● **AUFGABEN**:
#1 Prüfen Sie anhand des Textes über Lars Eidinger, ob die Aussagen (a) Eidinger wird im Text als 43-Jähriger bezeichnet, (b) das Interview zu „All my Loving“ fand im Mai 2018 statt, (c) Eidinger zog sich 2016 auf der Berlinale die Hose herunter, zutreffen. Beantworten Sie jede mit Ja oder Nein und zitieren Sie die entscheidenden Worte des Textes wörtlich.
#2 Schreiben Sie den Text über Lars Eidinger im Anschluss an seinen letzten Satz weiter.

● **VORLIEGENDER TEXT**:
„Deutschlands bester Schauspieler“, „schräger Vogel“, „Genie“, „der ewig Nackte“ – all diese Etiketten musste und durfte Schauspieler Lars Eidinger sich in der Vergangenheit bereits anheften lassen. Die nahezu schaurige Verschmelzung zwischen dem 43-Jährigen und seinen Film- und Serienfiguren übt Faszination aus, wie Eidinger die Symbiose zustande bringt, ist und bleibt vielen Zuschauern allerdings ein Rätsel.
Im Rahmen eines Interviews zu Eidingers Film „All my Loving“ im Mai 2019 sprach „TV Movie Online“-Redakteurin Anna Peters mit dem Schauspiel-Chamäleon über das ein oder andere schlüpfrige Thema. Eidinger verriet im Gespräch nicht nur, was Schauspielerei mit Untreue zu tun hat, er erklärte auch, wie schmal für ihn der Grat zwischen Fiktion und Realität ist, warum er sich 2016 auf der Berlinale vor versammelter Mannschaft die Hose herunterzog und was ihn am ewigen Gerede über sein bestes Stück nervt.

● **DATENABSCHNITT**:
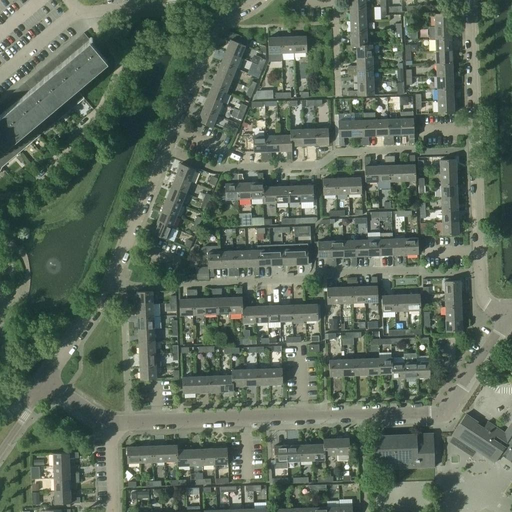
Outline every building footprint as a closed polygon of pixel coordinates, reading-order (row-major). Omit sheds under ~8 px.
[(366,20),(366,7),(349,8),(350,20),(366,20)] [(451,26),(451,13),(434,14),(435,26),(451,26)] [(367,32),(366,20),(350,20),(350,33),(367,32)] [(452,38),(451,26),(435,26),(435,39),(452,38)] [(367,45),(367,32),(350,33),(351,45),(367,45)] [(0,164),(2,167),(84,98),(73,85),(106,58),(84,33),(0,103),(0,164)] [(307,52),(306,36),(293,37),(294,53),(307,52)] [(281,53),(281,37),(268,38),(269,54),(281,53)] [(294,53),(293,37),(281,37),(281,53),(294,53)] [(452,51),(452,38),(435,39),(435,51),(452,51)] [(241,57),(245,46),(230,40),(226,51),(241,57)] [(367,45),(351,45),(347,45),(347,51),(356,51),(356,58),(372,57),(372,44),(367,45)] [(236,69),(241,57),(226,51),(221,63),(236,69)] [(452,63),(452,51),(435,51),(436,64),(452,63)] [(373,70),(372,57),(356,58),(357,65),(348,66),(348,71),(373,70)] [(231,80),(236,69),(221,63),(216,74),(231,80)] [(453,75),(452,63),(436,64),(436,76),(453,75)] [(373,82),(373,70),(348,71),(348,76),(357,75),(357,83),(373,82)] [(227,92),(231,80),(216,74),(212,86),(227,92)] [(453,88),(453,75),(436,76),(437,88),(453,88)] [(374,95),(373,82),(357,83),(358,90),(349,90),(349,96),(374,95)] [(222,104),(227,92),(212,86),(207,98),(222,104)] [(454,100),(453,88),(437,88),(437,101),(454,100)] [(217,115),(222,104),(207,98),(203,109),(217,115)] [(454,113),(454,100),(437,101),(438,114),(454,113)] [(213,127),(217,115),(203,109),(198,121),(213,127)] [(414,143),(413,118),(413,111),(400,112),(400,119),(401,135),(409,134),(409,140),(409,143),(414,143)] [(376,136),(376,119),(363,120),(364,145),(369,145),(369,141),(368,136),(376,136)] [(389,144),(388,119),(376,119),(376,136),(384,135),(384,141),(384,144),(389,144)] [(401,135),(400,119),(388,119),(389,144),(394,144),(394,140),(393,140),(393,135),(401,135)] [(352,136),(351,120),(338,121),(339,146),(344,146),(344,142),(344,137),(352,136)] [(364,145),(363,120),(351,120),(352,136),(359,136),(359,141),(359,145),(364,145)] [(329,144),(328,128),(315,129),(316,145),(329,144)] [(303,145),(303,129),(290,130),(291,145),(291,146),(303,145)] [(316,145),(315,129),(303,129),(303,145),(316,145)] [(291,145),(290,130),(290,135),(278,135),(279,151),(287,151),(287,156),(286,156),(287,160),(292,160),(291,146),(291,145)] [(279,151),(278,135),(266,136),(267,161),(272,161),(272,157),(271,157),(271,152),(279,151)] [(267,161),(266,136),(253,136),(254,152),(262,152),(262,157),(262,161),(267,161)] [(416,180),(415,155),(409,155),(409,159),(410,159),(410,165),(402,165),(403,181),(416,180)] [(390,181),(389,156),(384,156),(384,160),(385,160),(385,165),(377,166),(378,182),(390,181)] [(403,181),(402,165),(394,165),(394,160),(395,160),(394,156),(389,156),(390,181),(403,181)] [(378,182),(377,166),(370,166),(369,161),(370,161),(370,157),(364,157),(365,182),(378,182)] [(456,159),(440,160),(440,172),(456,172),(456,159)] [(196,170),(181,164),(176,175),(191,181),(196,170)] [(457,184),(456,172),(440,172),(441,185),(457,184)] [(263,187),(263,173),(257,173),(258,177),(258,182),(250,183),(251,199),(263,198),(263,203),(263,187)] [(238,199),(237,174),(233,174),(233,178),(233,183),(225,183),(225,189),(219,189),(219,203),(226,202),(226,200),(238,199)] [(251,199),(250,183),(243,183),(242,178),(243,178),(243,174),(237,174),(238,199),(251,199)] [(186,193),(191,181),(176,175),(171,187),(186,193)] [(361,193),(361,177),(348,178),(348,194),(361,193)] [(336,194),(335,178),(323,179),(323,195),(336,194)] [(348,194),(348,178),(335,178),(336,194),(348,194)] [(457,197),(457,184),(441,185),(441,197),(457,197)] [(314,201),(313,185),(300,186),(301,202),(314,201)] [(288,202),(288,186),(275,187),(276,203),(288,202)] [(301,202),(300,186),(288,186),(288,202),(301,202)] [(181,204),(186,193),(171,187),(167,198),(181,204)] [(276,203),(275,187),(263,187),(263,203),(276,203)] [(458,209),(457,197),(441,197),(442,210),(458,209)] [(177,216),(181,204),(167,198),(162,210),(177,216)] [(458,221),(458,209),(442,210),(442,222),(458,221)] [(172,227),(177,216),(162,210),(157,221),(172,227)] [(167,240),(172,227),(157,221),(152,234),(167,240)] [(458,235),(458,221),(442,222),(436,222),(437,235),(442,235),(458,235)] [(405,254),(405,238),(392,239),(393,255),(405,254)] [(418,254),(418,238),(405,238),(405,254),(418,254)] [(381,255),(380,239),(368,240),(368,256),(381,255)] [(393,255),(392,239),(380,239),(381,255),(393,255)] [(356,256),(355,240),(343,241),(343,257),(351,256),(351,262),(351,265),(357,265),(356,256)] [(368,256),(368,240),(355,240),(356,256),(368,256)] [(331,266),(330,241),(318,241),(318,258),(326,257),(327,262),(326,263),(326,266),(331,266)] [(343,257),(343,241),(330,241),(331,266),(336,266),(336,262),(336,257),(343,257)] [(308,264),(308,248),(308,243),(295,244),(295,248),(295,265),(308,264)] [(283,265),(282,249),(282,244),(270,245),(270,249),(271,265),(283,265)] [(295,265),(295,248),(295,244),(282,244),(282,249),(283,265),(295,265)] [(271,265),(270,249),(270,245),(257,245),(258,250),(258,266),(259,266),(271,265)] [(221,267),(220,251),(220,247),(205,247),(204,247),(204,248),(203,248),(202,249),(201,250),(201,251),(201,252),(201,253),(201,254),(202,255),(203,256),(204,256),(205,257),(208,257),(209,277),(214,277),(214,273),(213,273),(213,268),(221,267)] [(246,266),(245,250),(233,251),(234,276),(239,276),(239,272),(238,272),(238,267),(246,266)] [(258,266),(258,250),(245,250),(246,266),(254,266),(254,271),(253,271),(254,275),(259,275),(259,266),(258,266)] [(234,276),(233,251),(220,251),(221,267),(229,267),(229,272),(229,276),(234,276)] [(365,302),(364,286),(356,286),(356,281),(357,281),(357,277),(351,278),(352,303),(365,302)] [(378,302),(377,277),(371,277),(371,281),(372,281),(372,286),(364,286),(365,302),(378,302)] [(340,303),(339,287),(332,287),(332,282),(332,278),(326,278),(327,304),(340,303)] [(352,303),(351,278),(347,278),(347,282),(347,287),(339,287),(340,303),(352,303)] [(461,293),(460,280),(444,281),(445,294),(461,293)] [(221,288),(217,289),(217,314),(230,313),(229,297),(221,298),(221,292),(222,292),(221,288)] [(242,288),(236,288),(236,292),(237,292),(237,297),(229,297),(230,313),(242,313),(243,313),(242,307),(243,307),(242,288)] [(205,314),(204,298),(197,298),(197,293),(197,289),(192,290),(193,315),(205,314)] [(217,314),(217,289),(211,289),(212,293),(212,298),(204,298),(205,314),(217,314)] [(193,315),(192,290),(187,290),(187,294),(188,299),(179,299),(180,315),(193,315)] [(153,304),(153,291),(137,292),(137,305),(153,304)] [(461,306),(461,293),(445,294),(445,307),(461,306)] [(407,311),(407,294),(394,295),(395,311),(407,311)] [(420,310),(420,294),(407,294),(407,311),(420,310)] [(395,311),(394,295),(382,295),(382,312),(395,311)] [(154,316),(153,304),(137,305),(138,317),(154,316)] [(305,321),(304,304),(292,305),(293,321),(305,321)] [(318,320),(317,304),(304,304),(305,321),(318,320)] [(280,321),(280,305),(267,306),(268,322),(280,321)] [(293,321),(292,305),(280,305),(280,321),(293,321)] [(255,322),(255,306),(243,307),(242,307),(243,313),(242,313),(243,323),(255,322)] [(268,322),(267,306),(255,306),(255,322),(268,322)] [(462,318),(461,306),(445,307),(446,319),(462,318)] [(154,329),(154,316),(138,317),(138,329),(154,329)] [(462,331),(462,318),(446,319),(446,332),(462,331)] [(155,341),(154,329),(138,329),(139,342),(155,341)] [(155,353),(155,341),(139,342),(139,354),(155,353)] [(161,366),(160,353),(155,353),(139,354),(140,367),(156,366),(161,366)] [(380,374),(379,358),(367,359),(367,375),(380,374)] [(392,379),(392,362),(391,362),(391,358),(379,358),(380,374),(392,374),(392,379)] [(355,375),(355,359),(342,360),(343,376),(355,375)] [(367,375),(367,359),(355,359),(355,375),(367,375)] [(343,376),(342,360),(329,360),(330,376),(343,376)] [(430,377),(429,361),(416,362),(417,378),(430,377)] [(405,378),(404,362),(392,362),(392,379),(405,378)] [(417,378),(416,362),(404,362),(405,378),(417,378)] [(157,379),(156,366),(140,367),(140,380),(157,379)] [(270,385),(269,368),(257,369),(257,385),(270,385)] [(283,384),(282,368),(269,368),(270,385),(283,384)] [(245,386),(244,369),(233,370),(233,375),(232,375),(233,391),(233,386),(245,386)] [(257,385),(257,369),(244,369),(245,386),(257,385)] [(233,391),(232,375),(220,376),(220,392),(233,391)] [(208,392),(207,376),(195,377),(195,393),(208,392)] [(220,392),(220,376),(207,376),(208,392),(220,392)] [(195,393),(195,377),(182,377),(183,393),(195,393)] [(511,414),(509,419),(511,421),(504,433),(487,422),(483,428),(477,424),(478,422),(466,414),(452,435),(495,463),(500,455),(511,462),(511,414)] [(434,467),(433,433),(373,436),(374,461),(389,461),(389,468),(434,467)] [(337,455),(336,438),(324,439),(324,460),(325,460),(325,455),(337,455)] [(350,454),(349,438),(336,438),(337,455),(337,461),(349,461),(348,454),(350,454)] [(324,460),(324,439),(323,439),(323,444),(311,444),(312,461),(324,460)] [(312,461),(311,444),(299,445),(300,461),(312,461)] [(165,461),(164,445),(152,446),(152,462),(165,461)] [(177,461),(177,445),(164,445),(165,461),(177,461)] [(190,466),(189,449),(178,450),(177,445),(177,461),(178,461),(178,466),(190,466)] [(287,462),(286,445),(274,446),(275,462),(287,462)] [(300,461),(299,445),(286,445),(287,462),(300,461)] [(140,462),(139,446),(127,447),(128,463),(140,462)] [(152,462),(152,446),(139,446),(140,462),(152,462)] [(215,464),(214,448),(201,449),(202,465),(215,464)] [(228,464),(227,448),(214,448),(215,464),(228,464)] [(202,465),(201,449),(189,449),(190,466),(202,465)] [(53,453),(54,466),(70,465),(69,458),(78,458),(78,452),(53,453)] [(70,473),(70,465),(54,466),(54,478),(79,478),(79,473),(70,473)] [(79,483),(79,478),(54,478),(54,491),(71,490),(70,483),(79,483)] [(71,498),(71,490),(54,491),(55,504),(80,503),(80,497),(71,498)]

● **ANTWORTEN**:
#1
(a) Ja: „dem 43-Jährigen“
(b) Nein: „im Mai 2019“
(c) Ja: „warum er sich 2016 auf der Berlinale vor versammelter Mannschaft die Hose herunterzog“

#2
TV Movie Online: Das ist jetzt eine steile Theorie, aber findest du, man könnte sagen, dass Schauspielerei die Gelegenheit zur „indirekten Untreue“ bietet? Als Otto Normalverbraucher ist die einzige Möglichkeit aus einer monogamen Beziehung auszubrechen, fremdzugehen. Schauspieler hingegen haben häufiger die Möglichkeit, anderen Menschen – und zwar ganz öffentlich, auf der Bühne oder vor der Kamera – nah zu kommen. Zumindest, wenn man mit Moritz Bleibtreu übereinstimmt, der mir kürzlich verriet, dass man einen Kuss gar nicht spielen kann. Was hältst du von dieser Theorie?
Lars Eidinger: „Stimmt! Man küsst jemanden in der Rolle genauso, wie man auch privat küssen würde. Ich habe noch nie jemanden als Figur XY geküsst. Ich habe noch nie anders geküsst, weil ich dachte ‚so küsst die Figur‘. Ich küsse den Kollegen dann genauso, wie ich auch privat küsse.“
Die Grenze zwischen Realität und Fiktion kann bei der Arbeit also verschwimmen?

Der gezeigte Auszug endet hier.